* EXTRACTED ENTRIES:
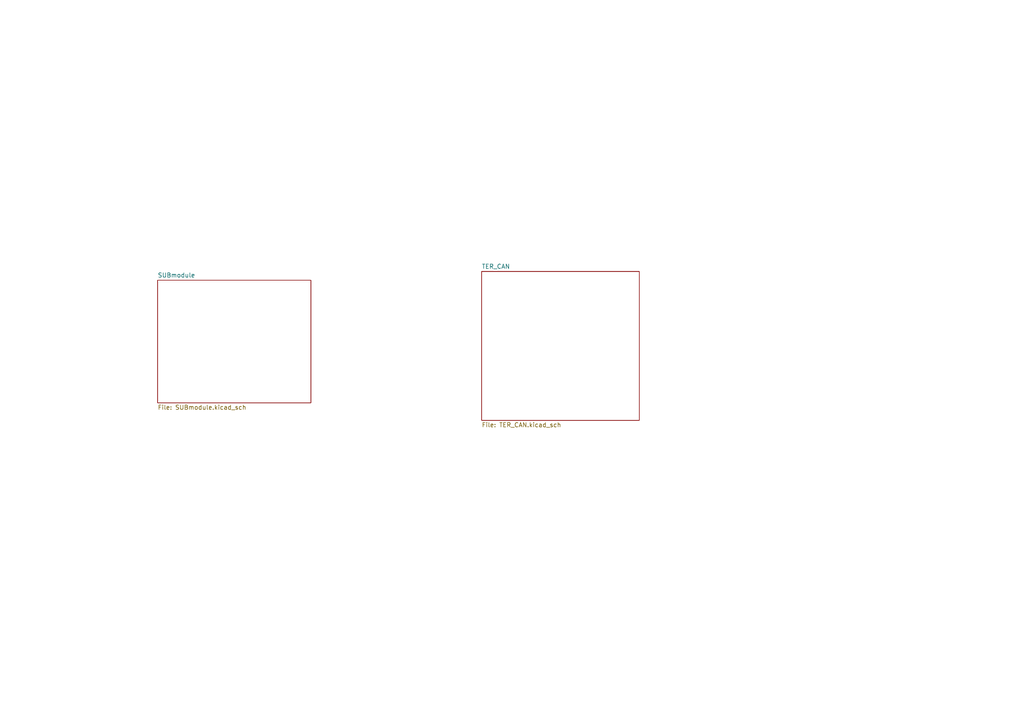
<source format=kicad_sch>
(kicad_sch
	(version 20231120)
	(generator "eeschema")
	(generator_version "8.0")
	(uuid "adf545d5-32fa-4c45-9a89-804aac391569")
	(paper "A4")
	(lib_symbols)
	(sheet
		(at 45.72 81.28)
		(size 44.45 35.56)
		(fields_autoplaced yes)
		(stroke
			(width 0.1524)
			(type solid)
		)
		(fill
			(color 0 0 0 0.0000)
		)
		(uuid "371ad9bc-6c0e-4880-bfac-e09ae597997b")
		(property "Sheetname" "SUBmodule"
			(at 45.72 80.5684 0)
			(effects
				(font
					(size 1.27 1.27)
				)
				(justify left bottom)
			)
		)
		(property "Sheetfile" "SUBmodule.kicad_sch"
			(at 45.72 117.4246 0)
			(effects
				(font
					(size 1.27 1.27)
				)
				(justify left top)
			)
		)
		(instances
			(project "RTR_submodule"
				(path "/adf545d5-32fa-4c45-9a89-804aac391569"
					(page "2")
				)
			)
		)
	)
	(sheet
		(at 139.7 78.74)
		(size 45.72 43.18)
		(fields_autoplaced yes)
		(stroke
			(width 0.1524)
			(type solid)
		)
		(fill
			(color 0 0 0 0.0000)
		)
		(uuid "67320373-e2b3-4f96-9ef0-24979f7ffc82")
		(property "Sheetname" "TER_CAN"
			(at 139.7 78.0284 0)
			(effects
				(font
					(size 1.27 1.27)
				)
				(justify left bottom)
			)
		)
		(property "Sheetfile" "TER_CAN.kicad_sch"
			(at 139.7 122.5046 0)
			(effects
				(font
					(size 1.27 1.27)
				)
				(justify left top)
			)
		)
		(instances
			(project "RTR_submodule"
				(path "/adf545d5-32fa-4c45-9a89-804aac391569"
					(page "3")
				)
			)
		)
	)
	(sheet_instances
		(path "/"
			(page "1")
		)
	)
)

</source>
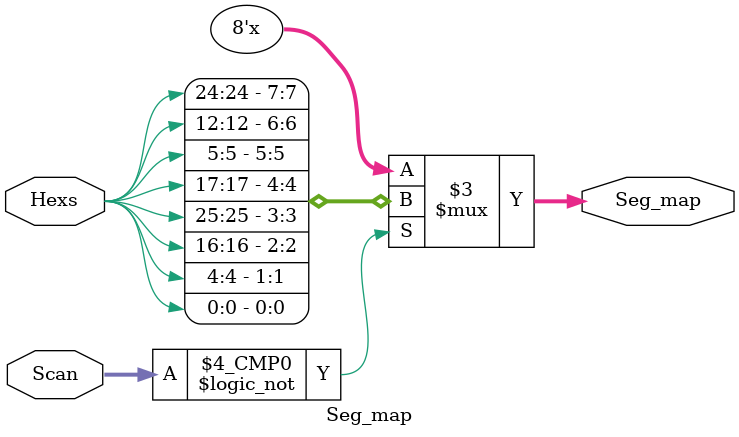
<source format=v>
`timescale 1ns / 1ps
module Seg_map(Hexs,Scan,Seg_map);
input  [31:0] Hexs;
input  [2:0]  Scan;
output reg[7:0] Seg_map;

always@* begin
 case(Scan)
      3'b000:Seg_map={Hexs[24],Hexs[12],Hexs[5],Hexs[17],Hexs[25],Hexs[16],Hexs[4],Hexs[0]};

		endcase
end

endmodule

</source>
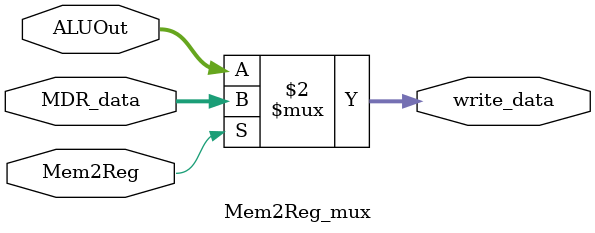
<source format=v>
`timescale 1ns / 1ps


module Mem2Reg_mux( //°ÑÄÄÀïµÄÊý¾ÝÐ´Èëreg file
      input [31:0] ALUOut, MDR_data,
      input Mem2Reg, //¿ØÖÆÐÅºÅ
      output [31:0] write_data
);
assign write_data = (Mem2Reg == 0) ? ALUOut: MDR_data;
endmodule

</source>
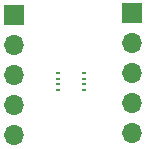
<source format=gbr>
%TF.GenerationSoftware,KiCad,Pcbnew,(6.0.4)*%
%TF.CreationDate,2023-08-09T14:35:33-04:00*%
%TF.ProjectId,MS32,4d533332-2e6b-4696-9361-645f70636258,rev?*%
%TF.SameCoordinates,Original*%
%TF.FileFunction,Soldermask,Top*%
%TF.FilePolarity,Negative*%
%FSLAX46Y46*%
G04 Gerber Fmt 4.6, Leading zero omitted, Abs format (unit mm)*
G04 Created by KiCad (PCBNEW (6.0.4)) date 2023-08-09 14:35:33*
%MOMM*%
%LPD*%
G01*
G04 APERTURE LIST*
%ADD10R,0.300000X0.250000*%
%ADD11R,1.700000X1.700000*%
%ADD12O,1.700000X1.700000*%
G04 APERTURE END LIST*
D10*
%TO.C,U1*%
X106850000Y-106850000D03*
X106850000Y-106350000D03*
X106850000Y-105850000D03*
X106850000Y-105350000D03*
X104650000Y-105350000D03*
X104650000Y-105850000D03*
X104650000Y-106350000D03*
X104650000Y-106850000D03*
%TD*%
D11*
%TO.C,J2*%
X110850000Y-100325000D03*
D12*
X110850000Y-102865000D03*
X110850000Y-105405000D03*
X110850000Y-107945000D03*
X110850000Y-110485000D03*
%TD*%
D11*
%TO.C,J1*%
X100850000Y-100500000D03*
D12*
X100850000Y-103040000D03*
X100850000Y-105580000D03*
X100850000Y-108120000D03*
X100850000Y-110660000D03*
%TD*%
M02*

</source>
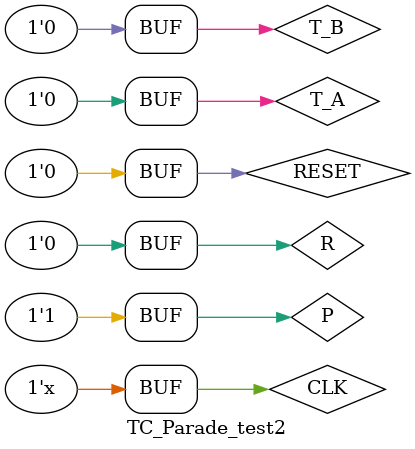
<source format=v>
`timescale 1ns / 1ps


module TC_Parade_test2;

	// Inputs
	reg CLK;
	reg RESET;
	reg P;
	reg R;
	reg T_A;
	reg T_B;

	// Outputs
	wire [2:0] L_A;
	wire [2:0] L_B;

	// Instantiate the Unit Under Test (UUT)
	TC_Parade uut (
		.CLK(CLK), 
		.RESET(RESET), 
		.P(P), 
		.R(R), 
		.T_A(T_A), 
		.T_B(T_B), 
		.L_A(L_A), 
		.L_B(L_B)
	);

	initial begin
		// Initialize Inputs
		CLK = 0;
		RESET = 0;
		P = 1;
		R = 0;
		T_A = 0;
		T_B = 0;

		// Wait 100 ns for global reset to finish
		#100;
        
		// Add stimulus here

	end
  
  always begin
    #50 CLK = !CLK;
  end
      
endmodule


</source>
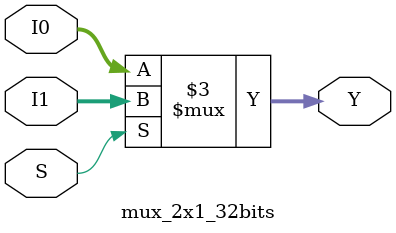
<source format=v>

module mux_2x1_32bits(output reg [31:0] Y, input S, input [31:0] I1, I0);
	always @ (S, I1, I0)
		if(S) Y = I1;
		else Y = I0;
endmodule
</source>
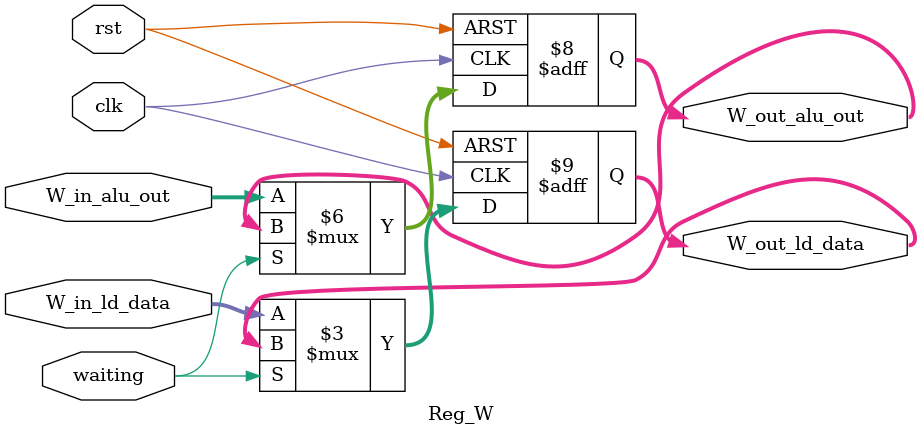
<source format=v>
module Reg_W(input wire clk,
             input wire rst,
             input wire waiting,
             input wire [31:0] W_in_alu_out,
             input wire [31:0] W_in_ld_data,
             output reg [31:0] W_out_alu_out,
             output reg [31:0] W_out_ld_data);
    
    always@(posedge clk or posedge rst)
    begin
        if (rst)
        begin
            W_out_alu_out <= 32'd0;
            W_out_ld_data <= 32'd0;
        end
        else begin
            if (waiting)
            begin
                W_out_alu_out <= W_out_alu_out;
                W_out_ld_data <= W_out_ld_data;
            end
            else 
            begin
                W_out_alu_out <= W_in_alu_out;
                W_out_ld_data <= W_in_ld_data;
            end
        end
    end
endmodule

</source>
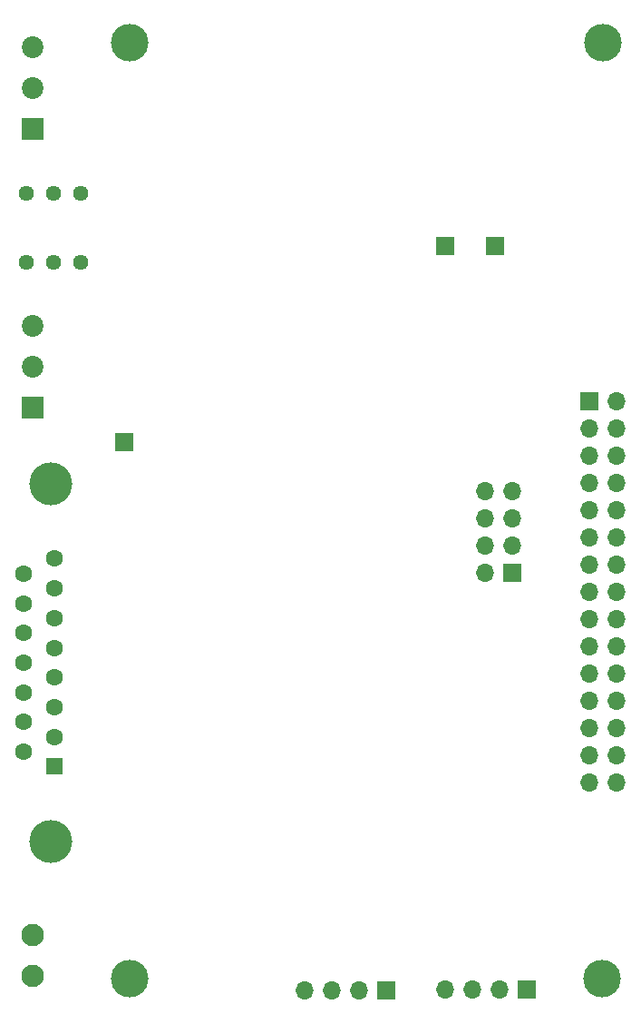
<source format=gbr>
%TF.GenerationSoftware,KiCad,Pcbnew,9.0.6*%
%TF.CreationDate,2025-11-25T17:06:26+11:00*%
%TF.ProjectId,v8_equip_analog_RVR,76385f65-7175-4697-905f-616e616c6f67,rev?*%
%TF.SameCoordinates,Original*%
%TF.FileFunction,Soldermask,Bot*%
%TF.FilePolarity,Negative*%
%FSLAX46Y46*%
G04 Gerber Fmt 4.6, Leading zero omitted, Abs format (unit mm)*
G04 Created by KiCad (PCBNEW 9.0.6) date 2025-11-25 17:06:26*
%MOMM*%
%LPD*%
G01*
G04 APERTURE LIST*
%ADD10C,4.000000*%
%ADD11R,1.600000X1.600000*%
%ADD12C,1.600000*%
%ADD13C,3.500000*%
%ADD14R,2.025000X2.025000*%
%ADD15C,2.025000*%
%ADD16C,1.440000*%
%ADD17R,1.700000X1.700000*%
%ADD18O,1.700000X1.700000*%
%ADD19C,2.100000*%
G04 APERTURE END LIST*
D10*
%TO.C,J3*%
X4700000Y-45155000D03*
X4700000Y-78455000D03*
D11*
X5000000Y-71500000D03*
D12*
X5000000Y-68730000D03*
X5000000Y-65960000D03*
X5000000Y-63190000D03*
X5000000Y-60420000D03*
X5000000Y-57650000D03*
X5000000Y-54880000D03*
X5000000Y-52110000D03*
X2160000Y-70115000D03*
X2160000Y-67345000D03*
X2160000Y-64575000D03*
X2160000Y-61805000D03*
X2160000Y-59035000D03*
X2160000Y-56265000D03*
X2160000Y-53495000D03*
%TD*%
D13*
%TO.C,H4*%
X56184800Y-91262200D03*
%TD*%
D14*
%TO.C,J6*%
X3000000Y-12000000D03*
D15*
X3000000Y-8190000D03*
X3000000Y-4380000D03*
%TD*%
D16*
%TO.C,RV1*%
X7500000Y-18000000D03*
X4960000Y-18000000D03*
X2420000Y-18000000D03*
%TD*%
D17*
%TO.C,J1*%
X54991000Y-37439600D03*
D18*
X57531000Y-37439600D03*
X54991000Y-39979600D03*
X57531000Y-39979600D03*
X54991000Y-42519600D03*
X57531000Y-42519600D03*
X54991000Y-45059600D03*
X57531000Y-45059600D03*
X54991000Y-47599600D03*
X57531000Y-47599600D03*
X54991000Y-50139600D03*
X57531000Y-50139600D03*
X54991000Y-52679600D03*
X57531000Y-52679600D03*
X54991000Y-55219600D03*
X57531000Y-55219600D03*
X54991000Y-57759600D03*
X57531000Y-57759600D03*
X54991000Y-60299600D03*
X57531000Y-60299600D03*
X54991000Y-62839600D03*
X57531000Y-62839600D03*
X54991000Y-65379600D03*
X57531000Y-65379600D03*
X54991000Y-67919600D03*
X57531000Y-67919600D03*
X54991000Y-70459600D03*
X57531000Y-70459600D03*
X54991000Y-72999600D03*
X57531000Y-72999600D03*
%TD*%
D17*
%TO.C,J2*%
X11506200Y-41249600D03*
%TD*%
D19*
%TO.C,J4*%
X2971800Y-90982800D03*
X2971800Y-87172800D03*
%TD*%
D17*
%TO.C,J5*%
X47802800Y-53441600D03*
D18*
X45262800Y-53441600D03*
X47802800Y-50901600D03*
X45262800Y-50901600D03*
X47802800Y-48361600D03*
X45262800Y-48361600D03*
X47802800Y-45821600D03*
X45262800Y-45821600D03*
%TD*%
D13*
%TO.C,H2*%
X56235600Y-3982200D03*
%TD*%
D17*
%TO.C,J7*%
X46177200Y-22961600D03*
%TD*%
%TO.C,J9*%
X41478200Y-22936200D03*
%TD*%
D16*
%TO.C,RV2*%
X7500000Y-24500000D03*
X4960000Y-24500000D03*
X2420000Y-24500000D03*
%TD*%
D13*
%TO.C,H1*%
X12000000Y-3982200D03*
%TD*%
%TO.C,H3*%
X12000000Y-91262200D03*
%TD*%
D14*
%TO.C,J8*%
X3000000Y-38000000D03*
D15*
X3000000Y-34190000D03*
X3000000Y-30380000D03*
%TD*%
D17*
%TO.C,CON1*%
X49123600Y-92252800D03*
D18*
X46583600Y-92252800D03*
X44043600Y-92252800D03*
X41503600Y-92252800D03*
%TD*%
D17*
%TO.C,CON3*%
X36017200Y-92379800D03*
D18*
X33477200Y-92379800D03*
X30937200Y-92379800D03*
X28397200Y-92379800D03*
%TD*%
M02*

</source>
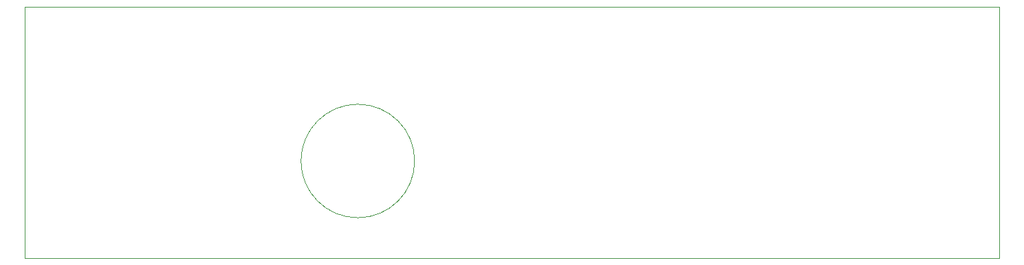
<source format=gbr>
%TF.GenerationSoftware,KiCad,Pcbnew,(6.0.5-0)*%
%TF.CreationDate,2023-03-13T13:52:06+01:00*%
%TF.ProjectId,plasma,706c6173-6d61-42e6-9b69-6361645f7063,rev?*%
%TF.SameCoordinates,Original*%
%TF.FileFunction,Profile,NP*%
%FSLAX46Y46*%
G04 Gerber Fmt 4.6, Leading zero omitted, Abs format (unit mm)*
G04 Created by KiCad (PCBNEW (6.0.5-0)) date 2023-03-13 13:52:06*
%MOMM*%
%LPD*%
G01*
G04 APERTURE LIST*
%TA.AperFunction,Profile*%
%ADD10C,0.100000*%
%TD*%
G04 APERTURE END LIST*
D10*
X232500000Y-51500000D02*
X112500000Y-51500000D01*
X112500000Y-51500000D02*
X112500000Y-82500000D01*
X112500000Y-82500000D02*
X232500000Y-82500000D01*
X232500000Y-82500000D02*
X232500000Y-51500000D01*
X160500000Y-70500000D02*
G75*
G03*
X160500000Y-70500000I-7000000J0D01*
G01*
M02*

</source>
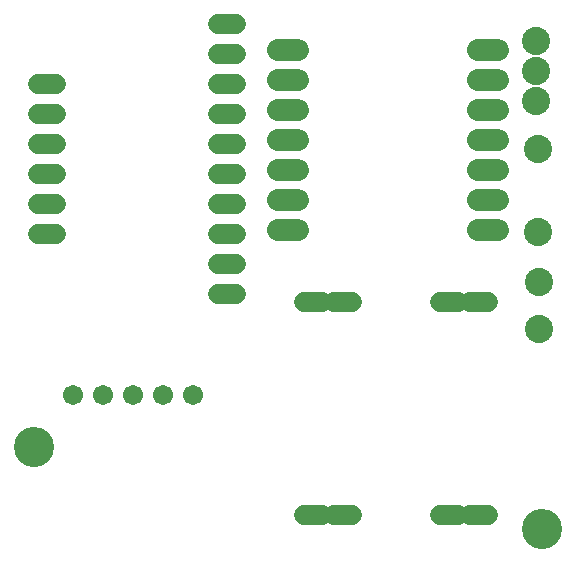
<source format=gbr>
G04 EAGLE Gerber RS-274X export*
G75*
%MOMM*%
%FSLAX34Y34*%
%LPD*%
%INSoldermask Top*%
%IPPOS*%
%AMOC8*
5,1,8,0,0,1.08239X$1,22.5*%
G01*
G04 Define Apertures*
%ADD10C,3.403200*%
%ADD11C,1.903200*%
%ADD12C,1.711200*%
%ADD13C,1.711200*%
%ADD14C,2.387600*%
D10*
X310000Y210000D03*
X740000Y140000D03*
D11*
X533400Y546100D02*
X516400Y546100D01*
X516400Y520700D02*
X533400Y520700D01*
X533400Y495300D02*
X516400Y495300D01*
X516400Y469900D02*
X533400Y469900D01*
X533400Y444500D02*
X516400Y444500D01*
X516400Y419100D02*
X533400Y419100D01*
X533400Y393700D02*
X516400Y393700D01*
X685800Y393700D02*
X702800Y393700D01*
X702800Y419100D02*
X685800Y419100D01*
X685800Y444500D02*
X702800Y444500D01*
X702800Y469900D02*
X685800Y469900D01*
X685800Y495300D02*
X702800Y495300D01*
X702800Y520700D02*
X685800Y520700D01*
X685800Y546100D02*
X702800Y546100D01*
D12*
X480804Y339604D02*
X465724Y339604D01*
X465724Y365004D02*
X480804Y365004D01*
X480804Y390404D02*
X465724Y390404D01*
X465724Y415804D02*
X480804Y415804D01*
X480804Y441204D02*
X465724Y441204D01*
X465724Y466604D02*
X480804Y466604D01*
X480804Y492004D02*
X465724Y492004D01*
X465724Y517404D02*
X480804Y517404D01*
X480804Y542804D02*
X465724Y542804D01*
X465724Y568204D02*
X480804Y568204D01*
X328404Y390404D02*
X313324Y390404D01*
X313324Y415804D02*
X328404Y415804D01*
X328404Y441204D02*
X313324Y441204D01*
X313324Y466604D02*
X328404Y466604D01*
X328404Y492004D02*
X313324Y492004D01*
X313324Y517404D02*
X328404Y517404D01*
X538560Y152400D02*
X553640Y152400D01*
X563960Y152400D02*
X579040Y152400D01*
X653960Y152400D02*
X669040Y152400D01*
X679360Y152400D02*
X694440Y152400D01*
X553640Y332400D02*
X538560Y332400D01*
X563960Y332400D02*
X579040Y332400D01*
X653960Y332400D02*
X669040Y332400D01*
X679360Y332400D02*
X694440Y332400D01*
D13*
X342900Y254000D03*
X368300Y254000D03*
X393700Y254000D03*
X419100Y254000D03*
X444500Y254000D03*
D14*
X734850Y502600D03*
X734850Y528000D03*
X734850Y553400D03*
X736600Y461800D03*
X736600Y391800D03*
X737400Y349400D03*
X737400Y309400D03*
M02*

</source>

* PROBLEM TO SOLVE:
Pick out every line of the listing containing the word "always", and show those lines.

* WRITTEN ANSWER:
always@* begin
  always begin
	always @ (S, I1, I0)
    always@(posedge clk or posedge rst)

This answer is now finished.